Volví a Cartagena después de más de cinco años y pasé una estupenda vacación frente a la bahía de Las Ánimas, disfrutando desde Manga el paisaje incomparable de veleros, luces y la ciudad nueva que se extiende casi hasta Tierrabomba. El viernes santo visité El Corralito por el lado de la iglesia de San Pedro Claver (por El Arsenal), y ¡Oh, sorpresa!: peatonalizadas todas sus calles, aquello parecía una escena de la novela de NaguibMahfz El Callejón de los Milagros, que narra la vida en el zoco (mercado) de El Cairo: la exclusiva zona para millonarios de Bogotá y el extranjero, fue retomada por los cartageneros mestizos, morochos y negros, que sufrieron el peor proceso de gentrificación que ha vivido Colombia.
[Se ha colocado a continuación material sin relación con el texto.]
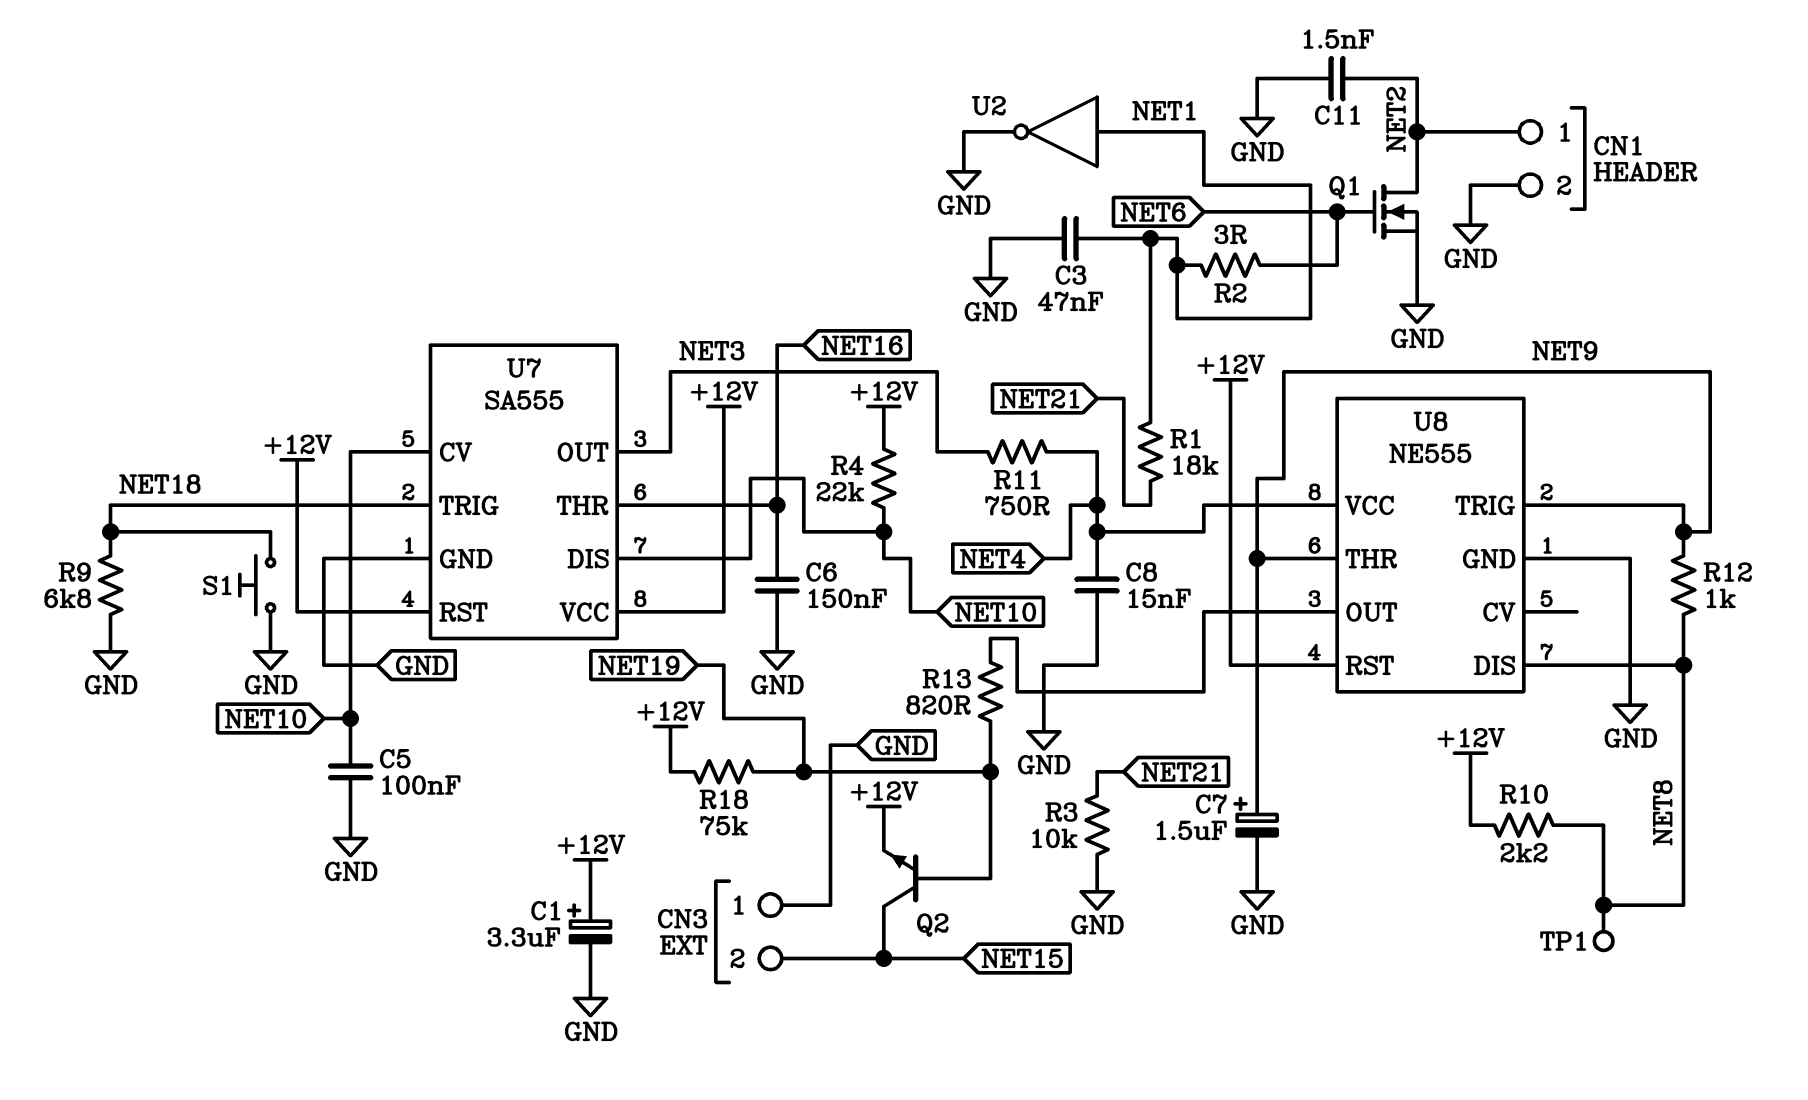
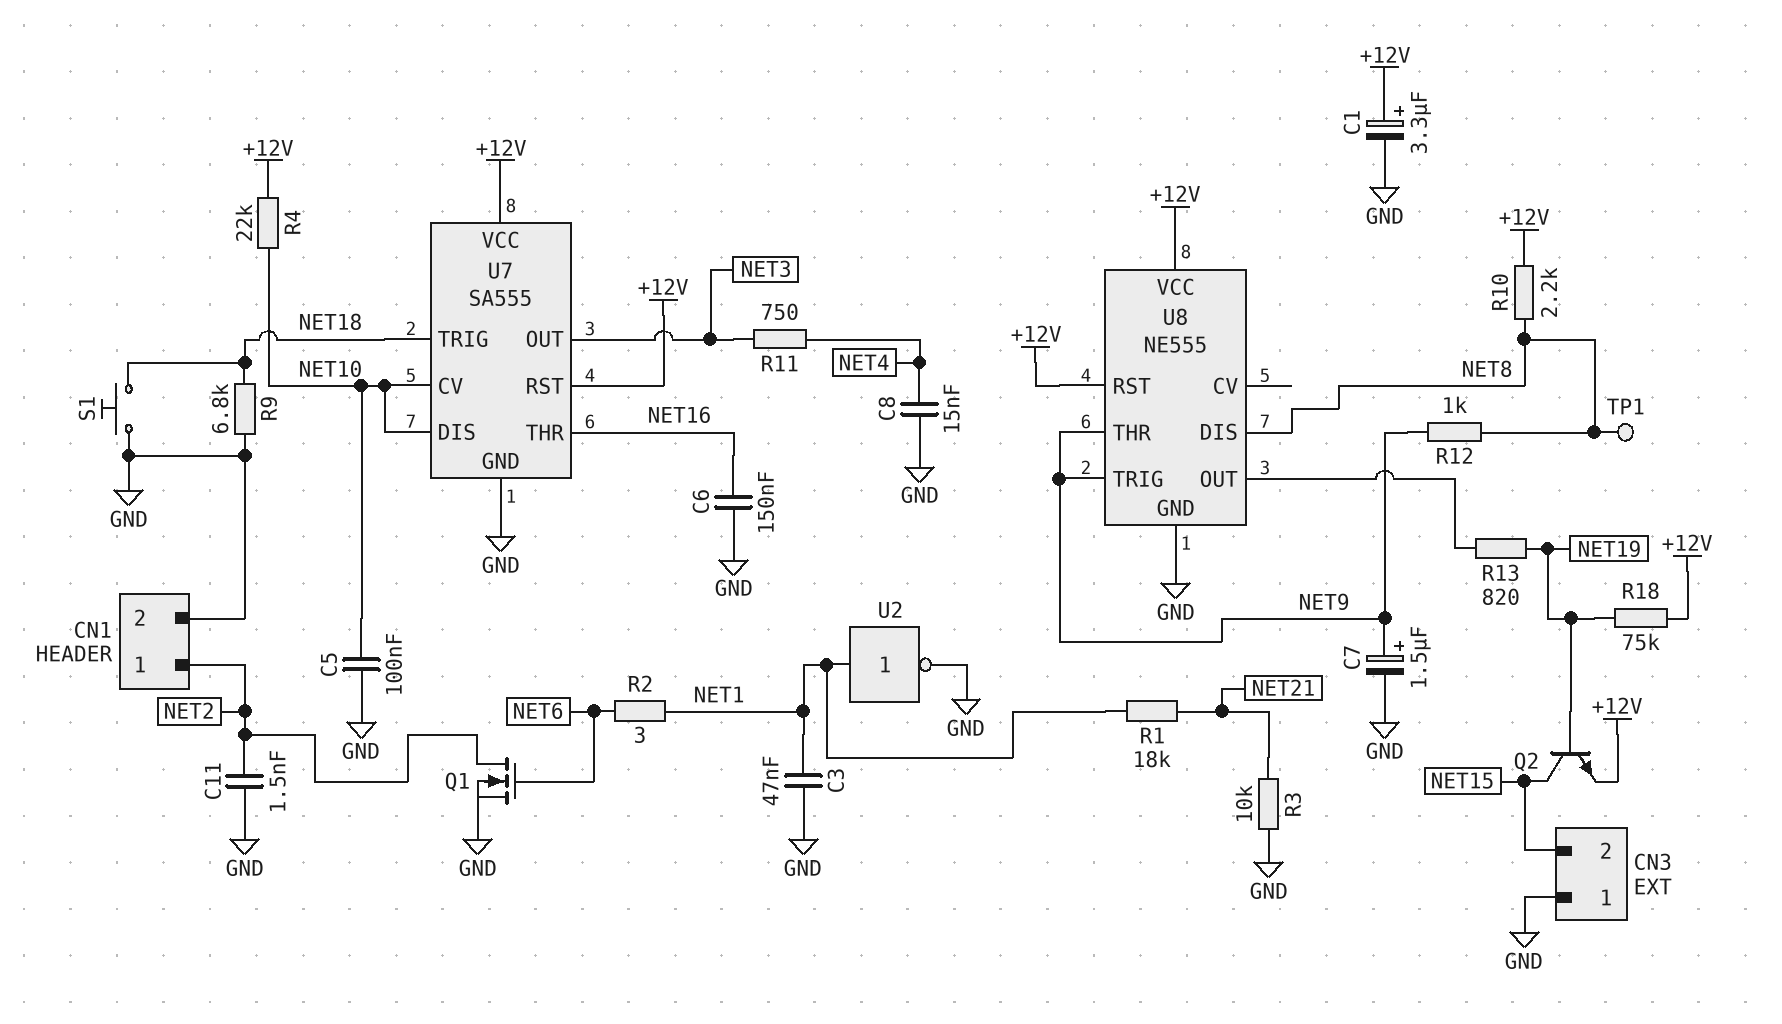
U8 pin VCC: NET4 -> +12V

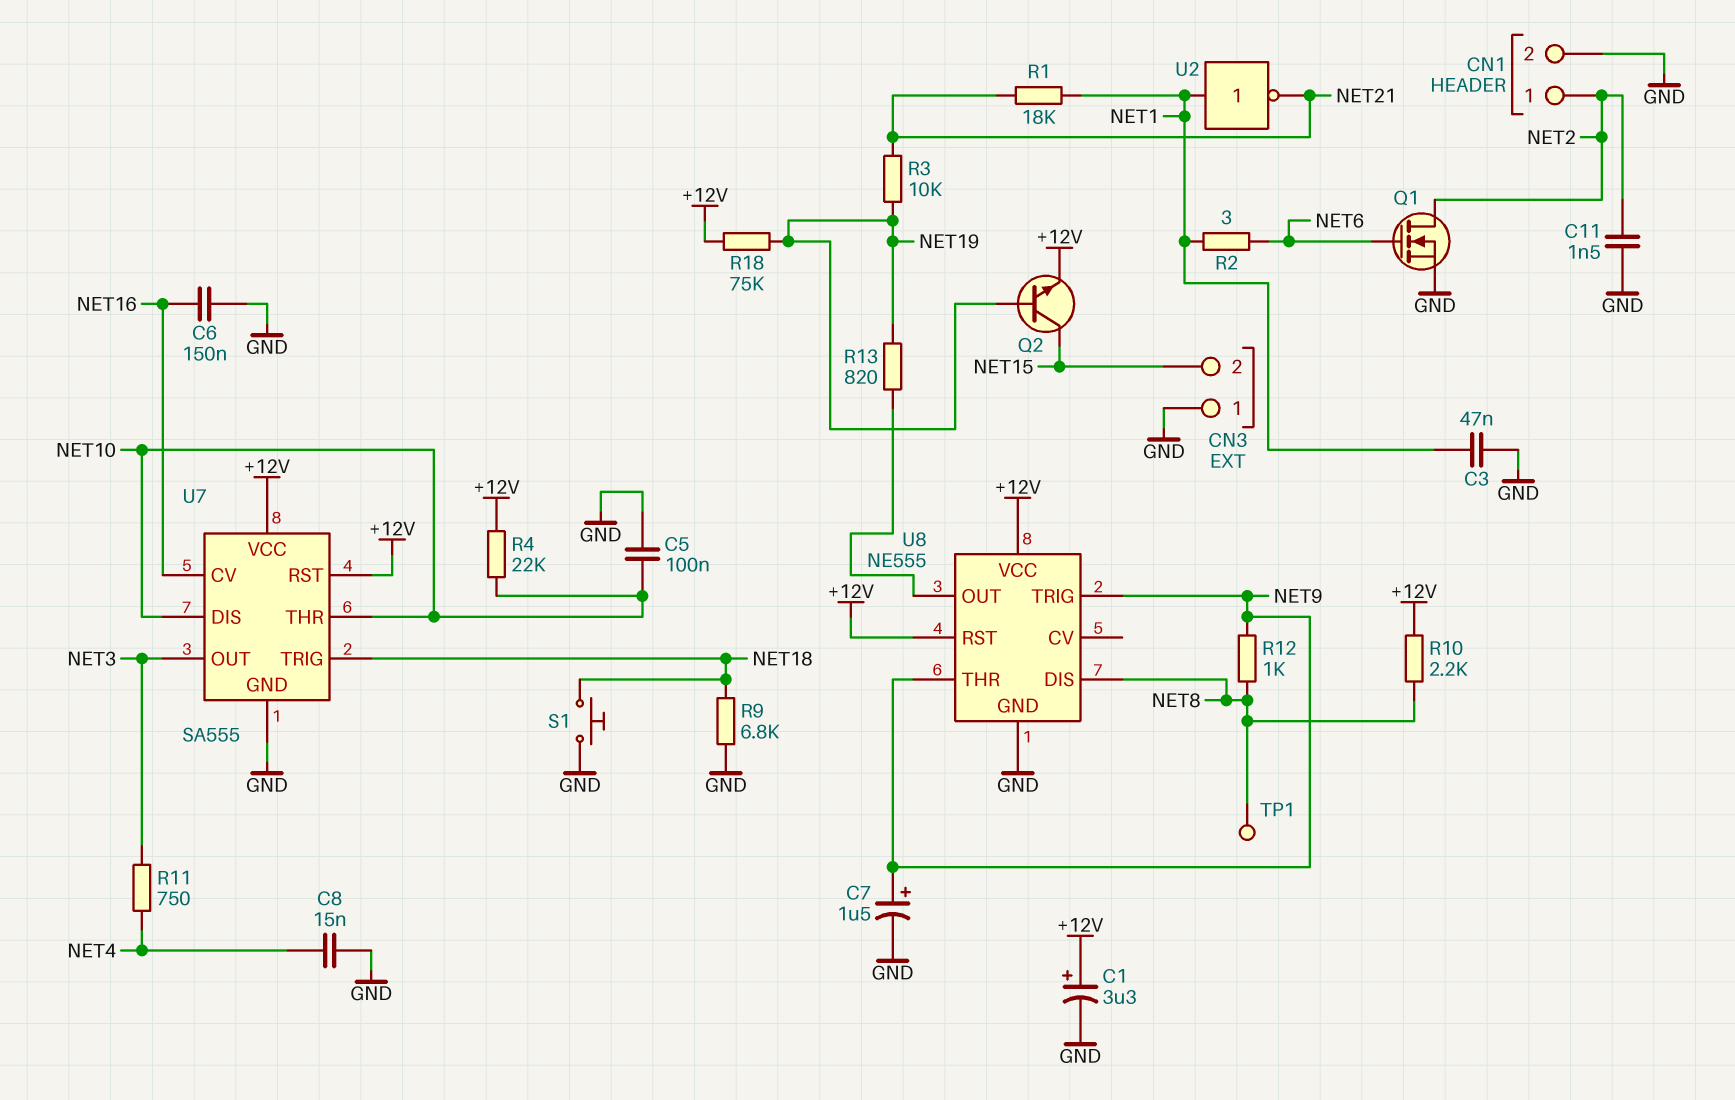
R3: 10k (GND, NET21) -> 10k (NET19, NET21)
U2: NOT (in NET1, out GND) -> NOT (in NET1, out NET21)
U7 pin CV: NET10 -> NET16
U7 pin THR: NET16 -> NET10

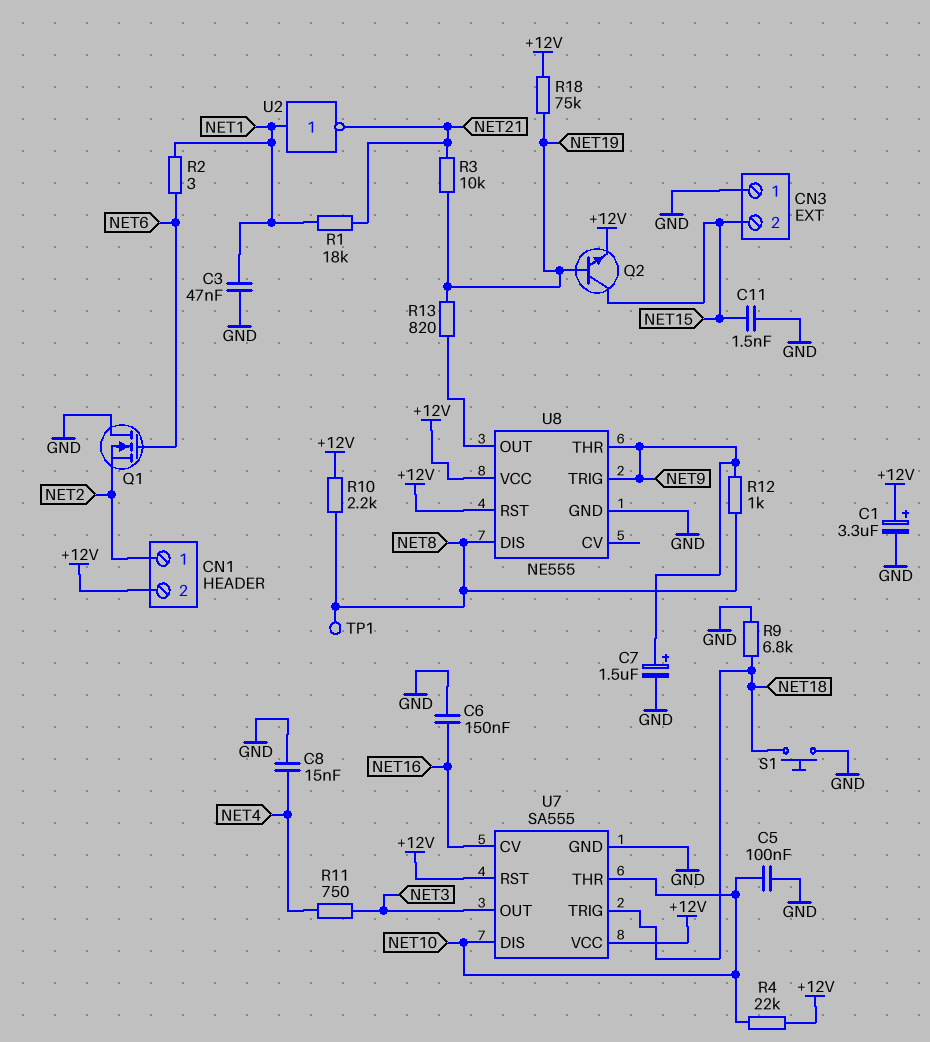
C11: 1.5nF (GND, NET2) -> 1.5nF (GND, NET15)
CN1 pin 2: GND -> +12V
Q1: NMOS (G NET6, D NET2, S GND) -> NMOS (G NET6, D GND, S NET2)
Luego, el domingo, entré por La Puerta del Reloj hasta la Plaza de Bolívar y la escena se repitió: una muchachada de locales y cachacos de paseo de olla se confundían con turistas, muy jóvenes, en una Torre de Babel.

Todo comenzó hace más de 70 años como mínimo, cuando las familias de rancia prosapia comenzaron a migrar hacia Bocagrande que llegaba apenas hasta el hotel Caribe y quizá se construyó La Máquina de Escribir, famoso edificio en manos de los Santos y compañía. Abandonó la clase alta sus casonas preciosas del sector amurallado y muchas se convirtieron en inquilinatos y multifamiliares, muy del estilo de la película de Sergio Cabrera, La estrategia del caracol; dicen que por miedo a los espantos de los esclavos torturados en ellas. Solo en el sector de San Diego, una clase media se mantuvo en resistencia hasta hace relativamente poco, cuando los hoteles de cinco estrellas hicieron apetecibles sus casas, menos grandiosas pero muy bellas, y sucumbieron al bojote de billete sintiendo que ya no pertenecían.

En todos los sectores de El Corralito uno tropezaba siempre con los herederos de presidentes de la república, altos ejecutivos nacionales y extranjeros, dueños de medios y bancos: una manada de blancos andinos disfrazados de caribes, lo que nunca lograron. Recuerdo una vez que estaba con amigos en una terraza en San Diego cuando una cuadrilla combinada de policías, agentes encubiertos y Ejército, armados con mini Uzi y otros truenos de grueso calibre en mano, nos sacaron a todos del sitio porque llegaban los niños del presidente Uribe, durante su primer mandato. Quise hacerme reventar a bolillo o que me dieran un tiro por no moverme, pero mis amigos, más racionales que yo me sacaron casi en andas.

Así que ver en las callecitas adoquinadas, viejas negras sin piernas dejadas en la mitad de la calle para pedir limosna, vendedores de vareta, pulseritas, pomadas, agua, gaseosa, paseos turísticos, coches con sus caballos defecando en la mitad, putas gordas y morenas divinas brindando sus cuerpos, combos de cartageneros jóvenes en recocha y cachacos en sandalias con medias y pieles rojas de camarón hervido, fue chévere y pensé, ¡genial!: la venganza de la india Catalina.